Iced Tea Tax

Let's say your situation is this: you are $38 B to $106 B in debt, depending on who does the acounting .  Your current budget says you will spend about $12 B more this year than you will take in.  What do you do?

If you are an Illinois politician, you create a new capital budget of $31 B.  How will you pay for it, since you're already $12 B in the hole?

"Illinois will pay for the public works program by selling bonds - in effect, borrowing money and repaying it over 20 or 30 years. The money to repay that debt will come from a variety of taxes and fees, plus a major gambling expansion.  Drivers will pay more for licenses and registrations. The tax on beer, wine and hard liquor is going up.

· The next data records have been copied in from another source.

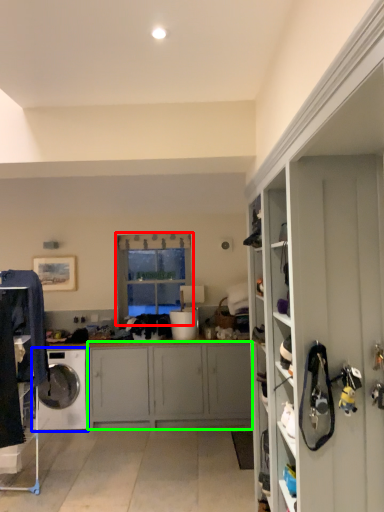
Question: Which object is the closest to the window (highlighted by a red box)? Choose among these: washing machine (highlighted by a blue box) or cabinetry (highlighted by a green box).

Choices:
 (A) washing machine
 (B) cabinetry

Answer: (B)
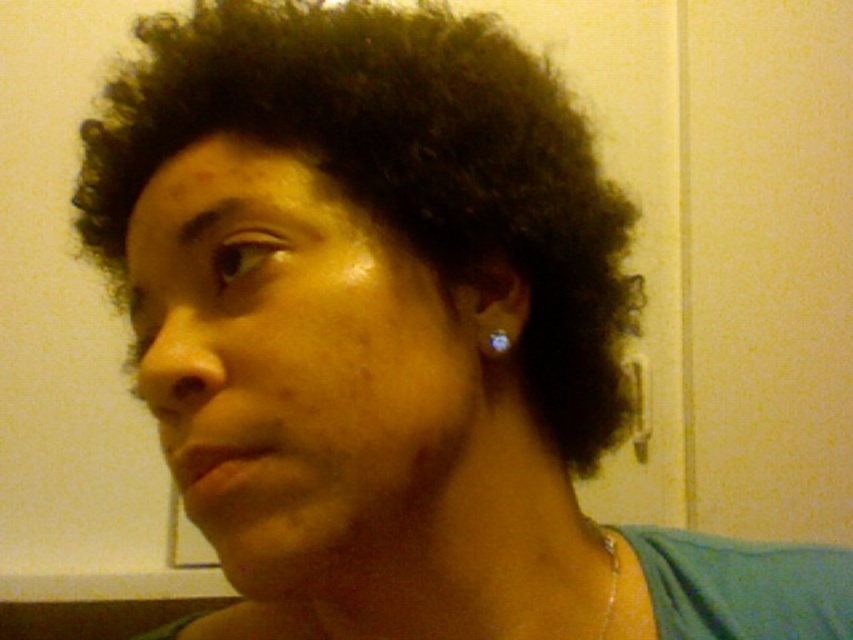
Does gold metallic necklace at lower center appear on the left side of silver metallic earring at ear?

In fact, gold metallic necklace at lower center is to the right of silver metallic earring at ear.

Is point (621, 612) positioned behind point (497, 346)?

Yes, it is behind point (497, 346).

This screenshot has width=853, height=640. Find the location of `gold metallic necklace at lower center`. gold metallic necklace at lower center is located at coordinates (613, 582).

Can you confirm if dark curly hair at center is wider than gold metallic necklace at lower center?

Yes, dark curly hair at center is wider than gold metallic necklace at lower center.

Does dark curly hair at center appear over gold metallic necklace at lower center?

Yes, dark curly hair at center is above gold metallic necklace at lower center.

Between point (567, 276) and point (619, 625), which one is positioned behind?

Positioned behind is point (619, 625).

The width and height of the screenshot is (853, 640). Identify the location of dark curly hair at center. (399, 166).

How distant is dark curly hair at center from silver metallic earring at ear?

4.47 inches

Between dark curly hair at center and silver metallic earring at ear, which one appears on the right side from the viewer's perspective?

Positioned to the right is silver metallic earring at ear.

Where is `dark curly hair at center`? The image size is (853, 640). dark curly hair at center is located at coordinates (399, 166).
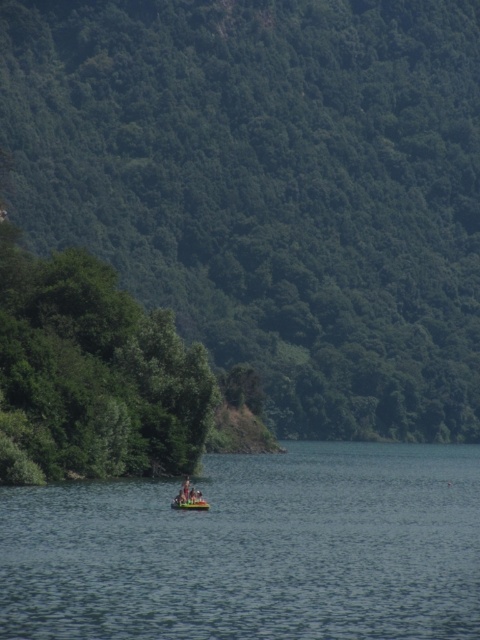
Question: Which of these objects is positioned farthest from the green leafy tree at center-left?

Choices:
 (A) green leafy tree at left
 (B) yellow rubber boat at center
 (C) clear blue water at center

Answer: (B)

Question: Does clear blue water at center appear on the right side of yellow rubber boat at center?

Choices:
 (A) yes
 (B) no

Answer: (A)

Question: Does green leafy tree at center-left appear under green leafy tree at left?

Choices:
 (A) yes
 (B) no

Answer: (B)

Question: Which object appears closest to the camera in this image?

Choices:
 (A) yellow rubber boat at center
 (B) clear blue water at center
 (C) green leafy tree at center-left
 (D) green leafy tree at left

Answer: (B)

Question: Which of the following is the farthest from the observer?

Choices:
 (A) yellow rubber boat at center
 (B) green leafy tree at center-left
 (C) green leafy tree at left

Answer: (B)

Question: Can you confirm if clear blue water at center is smaller than yellow rubber boat at center?

Choices:
 (A) no
 (B) yes

Answer: (A)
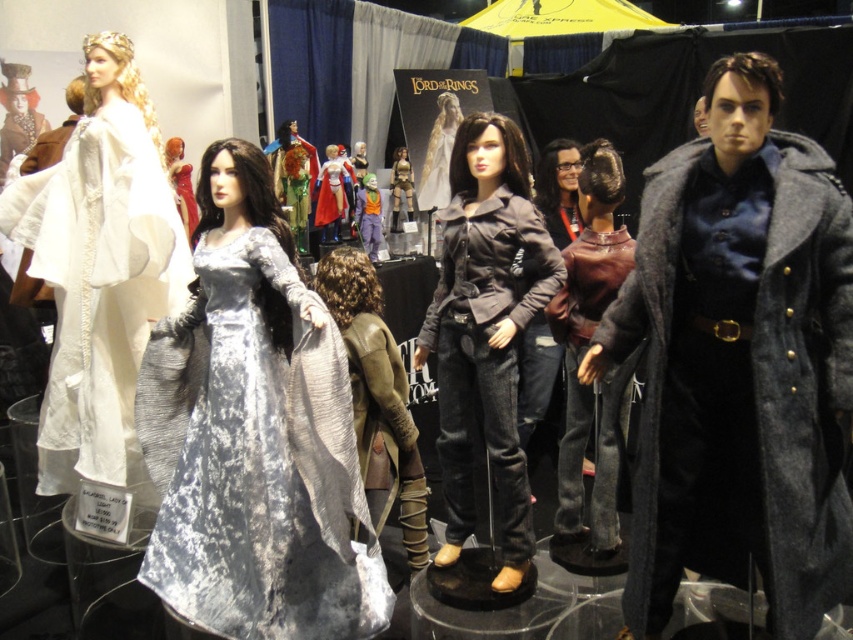
You are a GUI agent. You are given a task and a screenshot of the screen. Output one action in this format:
    pyautogui.click(x=<x>, y=<y>)
    Task: Click on the silver velvet gown at center
    
    Given the screenshot: What is the action you would take?
    pyautogui.click(x=254, y=460)

Which is below, silver velvet gown at center or shiny red dress at center?

silver velvet gown at center

I want to click on silver velvet gown at center, so click(x=254, y=460).

The image size is (853, 640). I want to click on silver velvet gown at center, so click(254, 460).

Which of these two, shiny red dress at center or metallic gold armor at center, stands taller?

With more height is metallic gold armor at center.

Does shiny red dress at center have a lesser height compared to metallic gold armor at center?

Yes, shiny red dress at center is shorter than metallic gold armor at center.

What do you see at coordinates (181, 182) in the screenshot? The height and width of the screenshot is (640, 853). I see `shiny red dress at center` at bounding box center [181, 182].

Where is `shiny red dress at center`? shiny red dress at center is located at coordinates (181, 182).

Is white lace dress at left bigger than silky white gown at center?

Yes.

Which is above, white lace dress at left or silky white gown at center?

silky white gown at center is higher up.

Does point (140, 266) come farther from viewer compared to point (444, 141)?

No, (140, 266) is in front of (444, 141).

Identify the location of white lace dress at left. (99, 291).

Sales tax will be charged on more items, including iced tea."

This being Illinois, this new borrowing and taxing enjoyed broad bipartisan support.

That was yesterday.  Today, the Illinois legislature approved a budget.  How did it close the budget gap?  Mostly by taking on more debt and simply not paying all its bills.  In fact, Illinois will simply not pay $3.2 B that it owes state contractors and service providers.

"I'm not going to play this game.  This is a prostitution of the process!" shouted Bill Black, Republican of Danville.  It's not clear whether he said that before or after he voted for the budget.

Start taxing tea and simply don't pay what you owe.  That's the Illinois way.  See?  It doesn't have to be hard.